* _Requisiti del compito_:
Secondo il testo sugli integratori vitaminici, quale volume d'affari ha registrato in Italia il mercato di questi prodotti nel solo 2021?

Se una persona sta bene e le vitamine fanno bene alla salute, assumerne quantità maggiori può aiutare ulteriormente l’organismo? Secondo un articolo del Dott. Paolo Spriano pubblicato su Univadis, stando ai dati di vendita di integratori, vitamine e sali minerali, la risposta parrebbe essere affermativa. Anche nell’era del Covid, con un mercato che, nel solo 2021, in Italia «ha registrato un volume d’affari di oltre 2 miliardi di euro e negli Stati Uniti ha raggiunto i 30 miliardi di dollari».
In uno scenario come quello appena presentato sorge, però, spontanea una domanda: ma questi prodotti migliorano davvero lo stato di salute di chi li assume?
Gli studi
In questo scenario, l’organizzazione statunitense Kaiser Permanente diete vita a una revisione della letteratura relativa alle evidenze ad oggi disponibili sulla supplementazione con vitamine e sali minerali nelle persone sane. Sulla base di ciò, possiamo affermare che i prodotti di cui al paragrafo precedente non migliorano davvero lo stato di salute di chi li assume. O, almeno, non quanto si pensi.
Per questa ragione, lo US Preventive Services Task Force (USPSTF) ha formulato nuove raccomandazioni per le persone sane disposte ad assumere composti multivitaminici a scopo preventivo. «Un documento che pone all’attenzione dei medici come, a volte, quello che ci si aspetta dalle vitamine non è sempre ciò che realmente avviene».

* _Voci dei dati raccolti_:
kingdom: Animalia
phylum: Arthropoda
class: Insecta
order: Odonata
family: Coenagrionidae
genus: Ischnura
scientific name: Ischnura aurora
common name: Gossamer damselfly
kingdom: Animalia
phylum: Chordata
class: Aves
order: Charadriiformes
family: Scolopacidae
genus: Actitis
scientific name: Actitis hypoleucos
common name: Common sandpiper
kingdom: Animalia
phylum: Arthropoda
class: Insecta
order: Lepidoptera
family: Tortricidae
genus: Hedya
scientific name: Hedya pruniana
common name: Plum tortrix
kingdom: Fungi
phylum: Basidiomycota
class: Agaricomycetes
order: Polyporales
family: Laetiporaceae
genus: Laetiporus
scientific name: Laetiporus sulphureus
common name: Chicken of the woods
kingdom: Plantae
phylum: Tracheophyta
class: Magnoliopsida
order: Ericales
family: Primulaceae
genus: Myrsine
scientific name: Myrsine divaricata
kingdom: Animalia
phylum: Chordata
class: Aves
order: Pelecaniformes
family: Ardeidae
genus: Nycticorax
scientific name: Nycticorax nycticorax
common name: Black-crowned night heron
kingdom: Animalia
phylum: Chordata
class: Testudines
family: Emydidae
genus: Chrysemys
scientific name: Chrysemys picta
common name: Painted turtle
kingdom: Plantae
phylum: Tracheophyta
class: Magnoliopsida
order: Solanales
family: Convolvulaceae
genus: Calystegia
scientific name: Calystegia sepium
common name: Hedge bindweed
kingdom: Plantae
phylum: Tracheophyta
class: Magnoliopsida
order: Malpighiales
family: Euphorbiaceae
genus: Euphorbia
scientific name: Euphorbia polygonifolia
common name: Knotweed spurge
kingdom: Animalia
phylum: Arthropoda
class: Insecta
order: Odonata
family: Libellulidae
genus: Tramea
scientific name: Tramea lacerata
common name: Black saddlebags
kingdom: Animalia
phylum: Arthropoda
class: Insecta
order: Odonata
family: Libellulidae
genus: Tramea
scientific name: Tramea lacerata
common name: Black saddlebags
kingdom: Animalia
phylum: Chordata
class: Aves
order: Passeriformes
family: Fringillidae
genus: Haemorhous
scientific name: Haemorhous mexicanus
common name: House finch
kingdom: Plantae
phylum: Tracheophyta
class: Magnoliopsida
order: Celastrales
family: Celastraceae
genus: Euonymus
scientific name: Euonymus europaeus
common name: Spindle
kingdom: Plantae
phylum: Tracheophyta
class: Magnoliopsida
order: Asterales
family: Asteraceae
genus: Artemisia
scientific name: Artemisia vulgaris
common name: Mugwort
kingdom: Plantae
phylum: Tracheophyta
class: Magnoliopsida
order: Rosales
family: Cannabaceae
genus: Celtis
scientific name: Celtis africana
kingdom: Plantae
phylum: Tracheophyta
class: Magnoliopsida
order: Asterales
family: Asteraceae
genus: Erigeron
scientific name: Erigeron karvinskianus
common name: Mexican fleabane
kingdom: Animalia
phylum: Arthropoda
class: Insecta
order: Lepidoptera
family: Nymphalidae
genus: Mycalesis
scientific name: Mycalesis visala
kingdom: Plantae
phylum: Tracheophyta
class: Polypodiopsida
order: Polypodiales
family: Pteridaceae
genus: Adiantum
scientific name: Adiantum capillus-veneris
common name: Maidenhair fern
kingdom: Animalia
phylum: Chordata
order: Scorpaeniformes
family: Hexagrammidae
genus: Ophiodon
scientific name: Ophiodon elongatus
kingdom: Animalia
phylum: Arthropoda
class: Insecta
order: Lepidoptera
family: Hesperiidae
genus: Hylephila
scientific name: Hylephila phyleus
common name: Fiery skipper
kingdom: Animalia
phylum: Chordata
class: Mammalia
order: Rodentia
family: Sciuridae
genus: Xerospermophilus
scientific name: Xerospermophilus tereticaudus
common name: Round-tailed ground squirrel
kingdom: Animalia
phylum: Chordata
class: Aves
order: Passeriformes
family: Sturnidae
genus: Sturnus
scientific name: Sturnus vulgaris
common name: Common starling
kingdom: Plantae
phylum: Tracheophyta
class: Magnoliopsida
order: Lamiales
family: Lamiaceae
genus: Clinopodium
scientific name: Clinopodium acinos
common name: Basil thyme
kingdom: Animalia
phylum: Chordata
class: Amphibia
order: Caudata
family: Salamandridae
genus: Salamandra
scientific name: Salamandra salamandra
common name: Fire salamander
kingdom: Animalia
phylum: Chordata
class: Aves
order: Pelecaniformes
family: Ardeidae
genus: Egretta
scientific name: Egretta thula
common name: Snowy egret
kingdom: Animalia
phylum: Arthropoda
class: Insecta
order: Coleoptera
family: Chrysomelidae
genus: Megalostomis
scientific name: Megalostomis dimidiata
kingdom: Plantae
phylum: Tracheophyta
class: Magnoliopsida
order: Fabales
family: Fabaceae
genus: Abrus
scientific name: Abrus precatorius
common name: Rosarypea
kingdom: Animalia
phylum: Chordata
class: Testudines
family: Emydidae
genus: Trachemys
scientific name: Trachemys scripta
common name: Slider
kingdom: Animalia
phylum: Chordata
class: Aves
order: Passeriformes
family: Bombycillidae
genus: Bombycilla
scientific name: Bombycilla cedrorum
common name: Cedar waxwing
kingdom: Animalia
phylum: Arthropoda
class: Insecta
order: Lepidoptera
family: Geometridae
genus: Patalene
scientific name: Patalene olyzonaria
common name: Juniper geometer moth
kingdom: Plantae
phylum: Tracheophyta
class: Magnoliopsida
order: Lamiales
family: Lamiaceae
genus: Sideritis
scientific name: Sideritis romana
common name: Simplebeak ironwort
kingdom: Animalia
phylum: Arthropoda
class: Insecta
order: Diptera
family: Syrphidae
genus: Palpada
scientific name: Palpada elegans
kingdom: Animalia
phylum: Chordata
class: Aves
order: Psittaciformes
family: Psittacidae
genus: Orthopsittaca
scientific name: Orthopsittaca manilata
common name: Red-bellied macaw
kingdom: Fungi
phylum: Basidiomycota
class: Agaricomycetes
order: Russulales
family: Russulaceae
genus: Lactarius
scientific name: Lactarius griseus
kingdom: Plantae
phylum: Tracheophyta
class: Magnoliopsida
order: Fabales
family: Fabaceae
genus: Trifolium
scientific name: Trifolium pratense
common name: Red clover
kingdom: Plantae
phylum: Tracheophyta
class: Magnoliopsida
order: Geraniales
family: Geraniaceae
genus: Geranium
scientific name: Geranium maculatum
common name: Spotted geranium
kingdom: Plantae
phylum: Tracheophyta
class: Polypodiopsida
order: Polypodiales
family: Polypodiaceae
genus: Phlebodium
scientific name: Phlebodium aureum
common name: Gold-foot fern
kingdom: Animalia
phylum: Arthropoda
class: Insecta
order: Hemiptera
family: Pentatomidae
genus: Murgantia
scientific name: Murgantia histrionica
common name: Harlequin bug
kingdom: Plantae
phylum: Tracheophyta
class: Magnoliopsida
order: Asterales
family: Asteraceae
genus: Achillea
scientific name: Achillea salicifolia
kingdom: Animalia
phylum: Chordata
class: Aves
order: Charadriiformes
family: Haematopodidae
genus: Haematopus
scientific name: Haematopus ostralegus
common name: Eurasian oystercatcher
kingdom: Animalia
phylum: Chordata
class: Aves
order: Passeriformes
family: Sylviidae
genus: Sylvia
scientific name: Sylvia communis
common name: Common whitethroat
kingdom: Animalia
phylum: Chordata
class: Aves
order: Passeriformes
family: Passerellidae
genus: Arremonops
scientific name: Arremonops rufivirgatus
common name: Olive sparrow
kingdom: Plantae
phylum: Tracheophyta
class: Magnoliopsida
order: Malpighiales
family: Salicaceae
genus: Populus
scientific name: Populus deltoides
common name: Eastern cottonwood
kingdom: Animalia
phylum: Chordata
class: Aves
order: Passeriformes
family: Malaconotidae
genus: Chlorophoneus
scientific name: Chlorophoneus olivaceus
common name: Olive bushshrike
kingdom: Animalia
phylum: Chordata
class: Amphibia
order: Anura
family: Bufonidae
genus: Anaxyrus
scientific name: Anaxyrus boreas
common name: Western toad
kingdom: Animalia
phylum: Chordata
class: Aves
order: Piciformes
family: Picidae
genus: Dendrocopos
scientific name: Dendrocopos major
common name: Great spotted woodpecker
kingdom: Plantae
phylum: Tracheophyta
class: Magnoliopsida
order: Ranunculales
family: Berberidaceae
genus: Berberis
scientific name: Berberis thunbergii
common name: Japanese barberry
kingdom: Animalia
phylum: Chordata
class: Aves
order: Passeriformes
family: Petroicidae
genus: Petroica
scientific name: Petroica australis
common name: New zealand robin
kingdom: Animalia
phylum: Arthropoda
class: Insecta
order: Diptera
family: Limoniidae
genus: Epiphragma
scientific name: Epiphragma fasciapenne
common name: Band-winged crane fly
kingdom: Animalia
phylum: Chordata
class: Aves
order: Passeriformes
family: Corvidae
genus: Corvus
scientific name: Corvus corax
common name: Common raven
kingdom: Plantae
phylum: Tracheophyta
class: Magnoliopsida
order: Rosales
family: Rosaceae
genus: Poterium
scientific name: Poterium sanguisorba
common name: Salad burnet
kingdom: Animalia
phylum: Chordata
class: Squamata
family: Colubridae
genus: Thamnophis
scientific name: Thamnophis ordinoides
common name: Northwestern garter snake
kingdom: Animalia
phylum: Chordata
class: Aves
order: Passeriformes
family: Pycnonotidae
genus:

* _Risposta all'esercizio_:
Oltre 2 miliardi di euro.